Stability and long-term investment
Political stability is another critical factor. Stable governments with long-term horizons are more likely to invest in state capacity, as they can reap the benefits of those investments over time. In contrast, unstable regimes or those prone to frequent changes in leadership often focus on short-term gains, neglecting the institutional foundations necessary for sustained growth.
Theoretical model: A dynamic perspective
The authors propose a dynamic, intertemporal model to explain the evolution of state capacity. Key takeaways include:
Complementarity: Investments in legal and fiscal capacity reinforce each other. For example, stronger property rights (legal capacity) boost economic activity, which expands the tax base (fiscal capacity).
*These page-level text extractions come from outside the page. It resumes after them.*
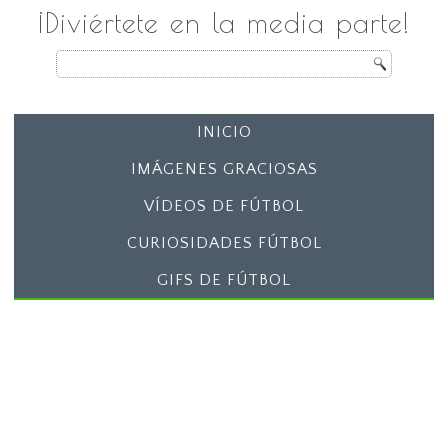
¡Diviértete en la media parte!
INICIO
IMÁGENES GRACIOSAS
VÍDEOS DE FÚTBOL
CURIOSIDADES FÚTBOL
GIFS DE FÚTBOL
Economic and political incentives: States are more likely to invest in capacity when:
Economic gains from trade or market development are high.
The demand for public goods, such as defence or welfare, is significant.
Political stability reduces uncertainty, encouraging long-term planning.
Role of wealth and trade: Wealthier countries or those with higher economic gains from trade are more likely to invest in state capacity. This explains the correlation between economic development and institutional quality.
Inclusive vs. extractive institutions: Inclusive political regimes, which represent a broad spectrum of society, tend to prioritize public goods over elite interests, fostering better institutions. Extractive regimes, on the other hand, often underinvest in state capacity to maintain elite dominance.
Case studies and empirical evidence
The authors back their theoretical arguments with historical and empirical examples:
Sweden: Early investments in taxation systems during the 13th century laid the groundwork for its modern welfare state.
Britain: The Glorious Revolution of 1688 ushered in a period of political stability and elite cooperation, enabling significant investments in fiscal and legal capacity. These institutions proved crucial during the Napoleonic Wars and the Industrial Revolution.
United States: The establishment of the IRS during the Civil War exemplifies how crises can drive institutional innovation.
Cross-country data further support the model’s predictions, showing positive correlations between taxation, financial development, and economic growth.
Policy implications
For policymakers, the paper offers several actionable insights:
Invest in complementary capacities: Strengthening both legal and fiscal systems yields the greatest long-term benefits.
Focus on public goods: Prioritizing common-interest goods, such as education or infrastructure, can create the political consensus needed for institutional reforms.
Address political constraints: Successful reforms must align with the interests of political elites while ensuring inclusivity and minority representation.
Conclusion: Building Better States
Besley and Persson’s work is a landmark contribution to our understanding of state capacity. By integrating economic and political factors into a unified framework, they offer a nuanced perspective on why states succeed or fail in building robust institutions. Their findings underscore that state-building is not just a technical challenge but also a deeply political one.
For nations striving to strengthen governance and promote development, this paper serves as both a diagnostic tool and a guide. By addressing political constraints and investing strategically in legal and fiscal systems, states can lay the foundation for sustained growth and stability. This approach is particularly relevant in today’s world, where the challenges of inequality, polarization, and global crises demand stronger and more resilient institutions.